1. Universal Genetic Code:
* Shared Language: All known life forms on Earth use the same basic genetic code (with a few minor variations), a remarkable similarity that strongly suggests common ancestry. This is like finding two languages with nearly identical vocabulary and grammar, implying a shared origin.
* Universality: The near universality of the genetic code across all life forms (from bacteria to humans) points to a single origin of life and subsequent diversification.
2. Sequence Comparisons:
* Similarity and Difference: By comparing DNA or RNA sequences between different species, scientists can assess their evolutionary relationships. Species with similar sequences are more closely related than those with more divergent sequences.
* Phylogenetic Trees: These comparisons form the basis for constructing phylogenetic trees, which depict evolutionary relationships and illustrate the branching patterns of life's history.
3. Fossil DNA and RNA:
* Ancient Evidence: In rare cases, DNA or RNA can be extracted from fossilized remains. This "ancient DNA" provides direct evidence of genetic change over time, illuminating evolutionary processes.
* Extinct Species: Ancient DNA can help scientists understand the evolutionary relationships of extinct species and how they are related to modern organisms.
4. Molecular Clocks:
* Mutation Rates: DNA and RNA mutate at relatively constant rates, providing a molecular "clock" to estimate the time of divergence between species.
* Dating Divergence: By comparing the number of mutations in sequences between species, scientists can estimate how long ago they shared a common ancestor.
5. Pseudogenes:
* Non-Functional Genes: Pseudogenes are non-functional copies of genes that have lost their original function. They are often present in different species, indicating a shared evolutionary history.
* Evidence of Ancestry: Pseudogenes accumulate mutations faster than functional genes, making them valuable for tracing evolutionary relationships.
6. Horizontal Gene Transfer:
* Gene Exchange: While most gene transfer is vertical (from parent to offspring), some species can exchange genetic material horizontally.

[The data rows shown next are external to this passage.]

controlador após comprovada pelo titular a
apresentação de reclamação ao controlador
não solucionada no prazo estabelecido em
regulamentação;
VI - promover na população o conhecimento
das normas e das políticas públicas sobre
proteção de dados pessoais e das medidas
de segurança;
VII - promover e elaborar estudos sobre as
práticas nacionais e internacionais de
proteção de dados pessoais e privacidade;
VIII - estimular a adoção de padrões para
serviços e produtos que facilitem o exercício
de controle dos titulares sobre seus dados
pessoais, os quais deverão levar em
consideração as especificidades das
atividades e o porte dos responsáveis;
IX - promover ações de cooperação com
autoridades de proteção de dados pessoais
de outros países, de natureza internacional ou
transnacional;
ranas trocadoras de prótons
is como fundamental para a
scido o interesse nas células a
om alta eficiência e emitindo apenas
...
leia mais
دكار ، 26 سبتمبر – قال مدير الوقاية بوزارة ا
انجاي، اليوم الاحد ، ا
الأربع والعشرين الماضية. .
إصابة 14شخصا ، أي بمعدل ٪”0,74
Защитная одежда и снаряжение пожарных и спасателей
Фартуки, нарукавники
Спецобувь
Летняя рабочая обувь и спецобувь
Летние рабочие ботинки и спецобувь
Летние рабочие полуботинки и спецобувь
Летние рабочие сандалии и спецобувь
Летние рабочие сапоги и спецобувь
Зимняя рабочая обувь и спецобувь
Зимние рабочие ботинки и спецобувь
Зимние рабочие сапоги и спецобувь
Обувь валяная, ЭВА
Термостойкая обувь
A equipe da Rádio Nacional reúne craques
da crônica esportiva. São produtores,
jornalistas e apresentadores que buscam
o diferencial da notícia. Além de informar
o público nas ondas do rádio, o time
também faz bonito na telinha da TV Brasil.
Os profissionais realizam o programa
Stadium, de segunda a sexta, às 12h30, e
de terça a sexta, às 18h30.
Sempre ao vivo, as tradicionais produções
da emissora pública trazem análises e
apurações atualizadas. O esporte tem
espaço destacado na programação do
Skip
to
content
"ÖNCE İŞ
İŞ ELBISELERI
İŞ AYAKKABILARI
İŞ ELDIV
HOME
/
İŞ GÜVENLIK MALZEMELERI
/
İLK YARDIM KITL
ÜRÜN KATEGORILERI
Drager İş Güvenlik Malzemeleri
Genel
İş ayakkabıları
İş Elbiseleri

* Evolutionary Insights: Studying horizontal gene transfer can reveal how genes have moved between different lineages, contributing to the evolution of new traits and adaptations.
In summary, biochemistry provides powerful tools for studying evolution. By analyzing the structure, function, and evolution of DNA and RNA, scientists gain valuable insights into the relationships and origins of life on Earth.